Porcupine
(IN PHOTO) A ten-day-old Crested Porcupine (Hystrix cristata) cub walks at the exotic animals department of the Royev Ruchey zoo on the suburbs of Russia's Siberian city of Krasnoyarsk, February 20, 2012. Reuters

Because of its strength and might, the snake often triumphs over other animals which it wants to devour as its next meal. Because of its flexible jaws, the snake could swallow large beasts such as pigs, cats, joeys, antelopes and humans.

However, at South Africa’s Lake Eland Game Reserve, a python ate a small rodent that weighed only 13.8 kilogrammes but it eventually died from the prey. The reason – the rodent was a porcupine with deadly quills.

The victim, it turned out, was a 3.9-metre-long African Rock Python which reserve staff found dead over the weekend. The porcupine, although dead too, was fully intact inside the snake’s stomach. But some of its quills were lodge inside the python’s digestive tract, report Time which published images of the snake’s bulging tummy and the porcupine corpse after reserve staff opened the python’s stomach.
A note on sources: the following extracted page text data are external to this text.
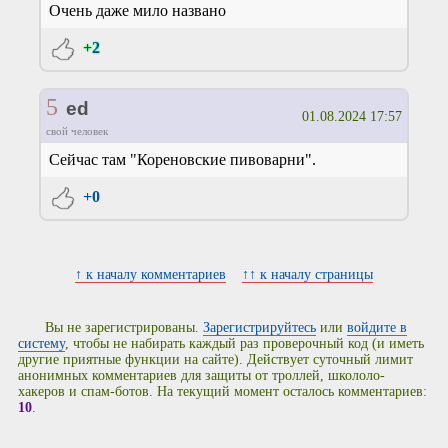
Очень даже мило названо
+2
5
ed
01.08.2024 17:57
свой человек
Сейчас там "Кореновские пивоварни".
+0
↑ к началу комментариев
↑↑ к началу страницы
Вы не зарегистрированы.
Зарегистрируйтесь
или
войдите в
систему
, чтобы не набирать каждый раз проверочный код (и иметь
другие приятные функции на сайте). Действует суточный лимит
анонимных комментариев для защиты от троллей, школоло-
хакеров и спам-ботов. На текущий момент осталось комментариев:
10
.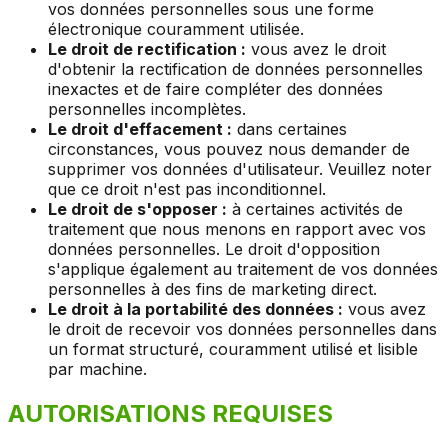
vos données personnelles sous une forme
électronique couramment utilisée.
Le droit de rectification :
vous avez le droit
d'obtenir la rectification de données personnelles
inexactes et de faire compléter des données
personnelles incomplètes.
Le droit d'effacement :
dans certaines
circonstances, vous pouvez nous demander de
supprimer vos données d'utilisateur. Veuillez noter
que ce droit n'est pas inconditionnel.
Le droit de s'opposer :
à certaines activités de
traitement que nous menons en rapport avec vos
données personnelles. Le droit d'opposition
s'applique également au traitement de vos données
personnelles à des fins de marketing direct.
Le droit à la portabilité des données :
vous avez
le droit de recevoir vos données personnelles dans
un format structuré, couramment utilisé et lisible
par machine.
AUTORISATIONS REQUISES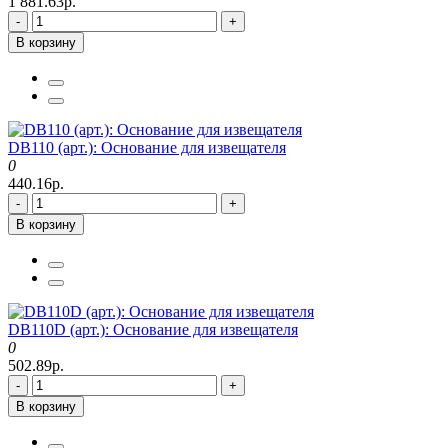
1 881.63р.
-
+
В корзину
DB110 (арт.): Основание для извещателя
0
440.16р.
-
+
В корзину
DB110D (арт.): Основание для извещателя
0
502.89р.
-
+
В корзину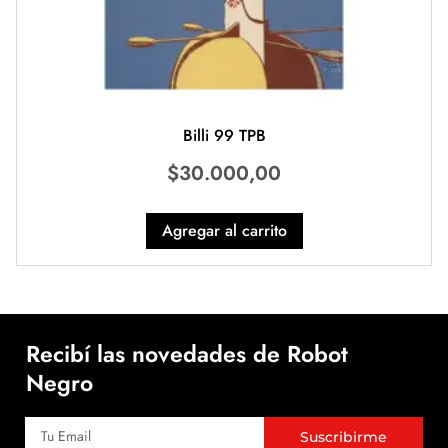
Billi 99 TPB
$
30.000,00
Agregar al carrito
Recibí las novedades de Robot
Negro
Suscribirme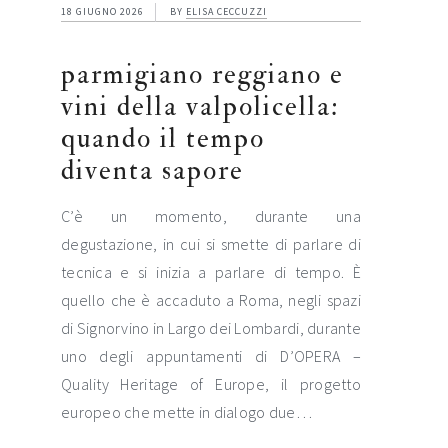
18 GIUGNO 2026
BY
ELISA CECCUZZI
parmigiano reggiano e
vini della valpolicella:
quando il tempo
diventa sapore
C’è un momento, durante una
degustazione, in cui si smette di parlare di
tecnica e si inizia a parlare di tempo. È
quello che è accaduto a Roma, negli spazi
di Signorvino in Largo dei Lombardi, durante
uno degli appuntamenti di D’OPERA –
Quality Heritage of Europe, il progetto
europeo che mette in dialogo due…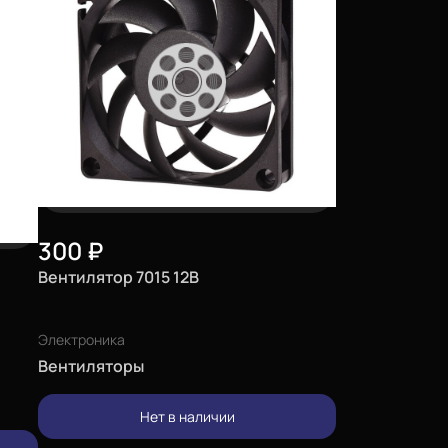
300
₽
Вентилятор 7015 12В
Электроника
Вентиляторы
Нет в наличии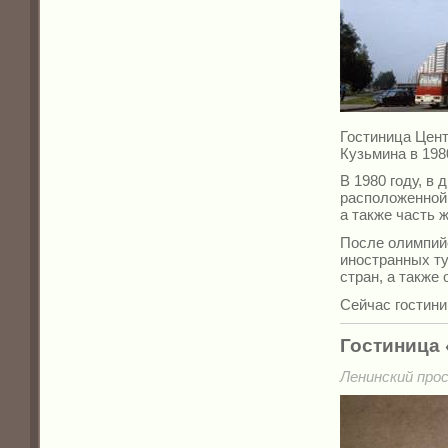
Гостиница Цент
Кузьмина в 1980
В 1980 году, в
расположенной 
а также часть 
После олимпий
иностранных т
стран, а также
Сейчас гостини
Гостиница
Ленинский прос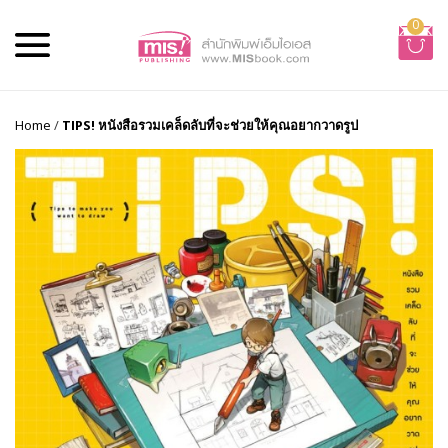
0
Home
/
TIPS! หนังสือรวมเคล็ดลับที่จะช่วยให้คุณอยากวาดรูป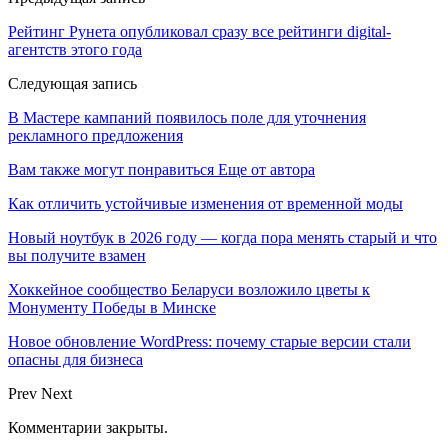
Рейтинг Рунета опубликовал сразу все рейтинги digital-
агентств этого года
Следующая запись
В Мастере кампаний появилось поле для уточнения
рекламного предложения
Вам также могут понравиться
Еще от автора
Как отличить устойчивые изменения от временной моды
Новый ноутбук в 2026 году — когда пора менять старый и что
вы получите взамен
Хоккейное сообщество Беларуси возложило цветы к
Монументу Победы в Минске
Новое обновление WordPress: почему старые версии стали
опасны для бизнеса
Prev
Next
Комментарии закрыты.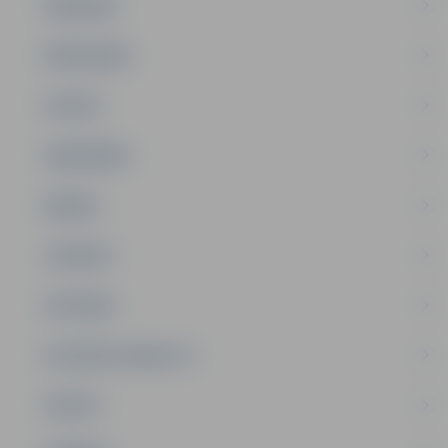
PASĀKUMI
PAŠVALDĪBA
PILSĒTA
SABIEDRĪBA
ĢIMENE
JAUNIEŠI
SATIKSME
SOCIĀLAIS ATBALSTS
SPORTS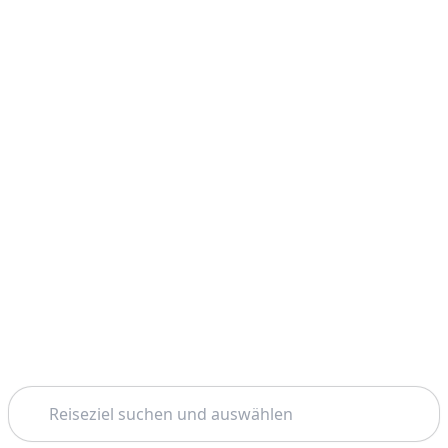
Suchen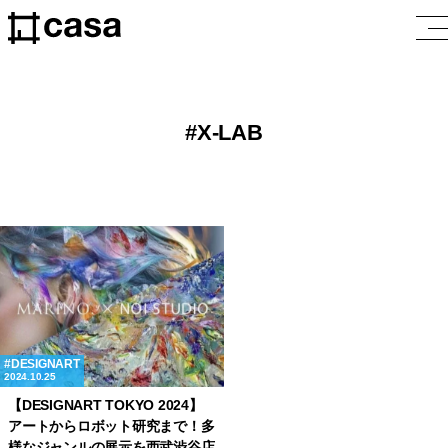
X-LAB
DESIGNART
2024.10.25
【DESIGNART TOKYO 2024】
アートからロボット研究まで！多
様なジャンルの展示を西武渋谷店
According to A Moment of Science, the porcupine quills are the rodent’s hairs with protective attributes. Infections from its quills, if untreated, could be fatal. Dogs, for instance, which explore with their mouths, are at risk of quill hit that would make eating for the animal painful. In rare and severe instances, the quilled animal could die from shock.

Meanwhile, in Kruger National Park, also in South Africa, another battle for beast supremacy was captured by a photographer who shot a crocodile snapping at a warthog that got too close for comfort. The warthog was drinking out of a watering hole where the croc was swimming.

There was no winner as the warthog left the watering hole immediately, reports the New York Post. Caters News Agency identified Coen vd Berg as the lensman who captured the image of the croc snapping at the warthog.